> **Action item**
The required output is the exact run of lines below that opens at the line with "knife block: none" and closes at the line with "jar: none [1660,546,1719,615]".
····················
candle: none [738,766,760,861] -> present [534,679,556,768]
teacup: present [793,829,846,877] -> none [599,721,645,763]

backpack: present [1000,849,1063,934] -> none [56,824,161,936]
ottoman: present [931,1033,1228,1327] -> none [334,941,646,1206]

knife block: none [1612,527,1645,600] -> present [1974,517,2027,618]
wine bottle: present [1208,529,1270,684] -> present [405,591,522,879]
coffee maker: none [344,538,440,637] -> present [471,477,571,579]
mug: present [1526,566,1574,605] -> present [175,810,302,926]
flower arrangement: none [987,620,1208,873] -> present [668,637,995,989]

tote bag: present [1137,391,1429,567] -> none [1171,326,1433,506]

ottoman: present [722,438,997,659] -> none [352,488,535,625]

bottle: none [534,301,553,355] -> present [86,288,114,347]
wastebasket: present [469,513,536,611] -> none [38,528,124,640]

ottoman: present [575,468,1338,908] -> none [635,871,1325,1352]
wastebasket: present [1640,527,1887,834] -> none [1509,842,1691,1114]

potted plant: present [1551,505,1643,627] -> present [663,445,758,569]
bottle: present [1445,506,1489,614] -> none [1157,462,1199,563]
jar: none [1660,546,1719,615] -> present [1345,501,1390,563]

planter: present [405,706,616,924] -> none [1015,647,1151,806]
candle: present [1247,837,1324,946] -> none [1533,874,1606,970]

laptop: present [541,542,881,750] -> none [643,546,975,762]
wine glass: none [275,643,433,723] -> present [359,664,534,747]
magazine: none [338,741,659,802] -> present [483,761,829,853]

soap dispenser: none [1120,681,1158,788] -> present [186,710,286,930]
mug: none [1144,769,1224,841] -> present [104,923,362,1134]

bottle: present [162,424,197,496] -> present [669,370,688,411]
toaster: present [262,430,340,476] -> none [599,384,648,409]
····················
> **Written answer**
knife block: none [1612,527,1645,600] -> present [1974,517,2027,618]
wine bottle: present [1208,529,1270,684] -> present [405,591,522,879]
coffee maker: none [344,538,440,637] -> present [471,477,571,579]
mug: present [1526,566,1574,605] -> present [175,810,302,926]
flower arrangement: none [987,620,1208,873] -> present [668,637,995,989]

tote bag: present [1137,391,1429,567] -> none [1171,326,1433,506]

ottoman: present [722,438,997,659] -> none [352,488,535,625]

bottle: none [534,301,553,355] -> present [86,288,114,347]
wastebasket: present [469,513,536,611] -> none [38,528,124,640]

ottoman: present [575,468,1338,908] -> none [635,871,1325,1352]
wastebasket: present [1640,527,1887,834] -> none [1509,842,1691,1114]

potted plant: present [1551,505,1643,627] -> present [663,445,758,569]
bottle: present [1445,506,1489,614] -> none [1157,462,1199,563]
jar: none [1660,546,1719,615] -> present [1345,501,1390,563]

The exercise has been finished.